Cependant, la guerre en Tchétchénie a donné une nouvelle impulsion au mouvement, constate-t-elle avec satisfaction: sous les bombardements incessants des avions russes, la petite Kalmouke rondelette organise la première remise, par les indépendantistes, d'un soldat russe à sa mère. La cérémonie a lieu à l'intérieur du Palais présidentiel tchétchène. Lors de la marche de la compassion maternelle, en mars 1995, Maria Kribassova passe cinq heures agenouillée sous la pluie, en Tchétchénie, menacée de mort par un détachement de troupes du ministère russe de l'Intérieur. Les Tchéctchènes, eux, considèrent avec respect cette femme qui s'aventure dans leur tanière. Maria parle d'ailleurs des guerriers de la résistance tchétchène avec la fougue d'une adolescente amoureuse. Non buveurs, croyants, ils respectent avant tout les vieux et les enfants: signe suprême de civilisation pour cette bouddhiste.

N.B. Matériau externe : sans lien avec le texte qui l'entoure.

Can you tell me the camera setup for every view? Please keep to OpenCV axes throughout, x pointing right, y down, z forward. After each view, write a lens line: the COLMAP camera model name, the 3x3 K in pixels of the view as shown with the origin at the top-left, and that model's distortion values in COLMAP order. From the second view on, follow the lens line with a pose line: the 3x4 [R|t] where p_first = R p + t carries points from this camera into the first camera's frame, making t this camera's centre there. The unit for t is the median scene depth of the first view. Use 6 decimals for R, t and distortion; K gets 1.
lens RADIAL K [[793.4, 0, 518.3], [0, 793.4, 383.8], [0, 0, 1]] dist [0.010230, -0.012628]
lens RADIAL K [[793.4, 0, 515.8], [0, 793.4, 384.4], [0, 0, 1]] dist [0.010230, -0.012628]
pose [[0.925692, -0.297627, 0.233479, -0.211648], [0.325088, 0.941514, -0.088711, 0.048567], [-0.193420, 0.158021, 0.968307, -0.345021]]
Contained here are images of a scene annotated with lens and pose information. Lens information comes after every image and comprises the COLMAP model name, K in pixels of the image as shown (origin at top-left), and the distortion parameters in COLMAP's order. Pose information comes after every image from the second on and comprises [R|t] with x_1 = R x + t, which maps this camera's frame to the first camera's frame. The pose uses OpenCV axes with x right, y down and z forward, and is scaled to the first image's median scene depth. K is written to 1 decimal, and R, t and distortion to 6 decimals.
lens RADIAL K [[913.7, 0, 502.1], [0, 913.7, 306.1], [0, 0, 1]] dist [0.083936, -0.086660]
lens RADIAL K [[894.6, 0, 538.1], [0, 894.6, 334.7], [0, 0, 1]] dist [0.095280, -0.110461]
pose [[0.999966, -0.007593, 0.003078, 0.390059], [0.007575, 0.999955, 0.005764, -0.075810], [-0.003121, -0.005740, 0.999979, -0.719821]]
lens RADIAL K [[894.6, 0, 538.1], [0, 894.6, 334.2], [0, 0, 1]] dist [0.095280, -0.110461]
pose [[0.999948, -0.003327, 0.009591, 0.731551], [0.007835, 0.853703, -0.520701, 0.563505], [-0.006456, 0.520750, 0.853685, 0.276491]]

Perce peut-être aussi la fraternité inconsciente des deux peuples, kalmouks et tchétchènes, dont l'identité nationale est marquée au fer rouge des déportations staliniennes. Elevée pour s'occuper de sa maison et de sa famille, elle dit rêver d'un XXIeme siècle où il n'y aura plus ni guerre ni armée, enchaînant les idéaux éculés avec une conviction de pionnière. Et affirme à qui veut l'entendre que son comité est l'expression d'une société civile naissante. Même si la passivité des Russes la désole: En Europe, les gens descendent dans la rue lorsqu'ils sont mécontents. Alors qu'ici, j'appelle les mères de soldats disparus en Tchétchénie pour venir à une manifestation contre la guerre et elles me répondent qu'elles n'ont pas le temps parce qu'elles lavent leurs carreaux.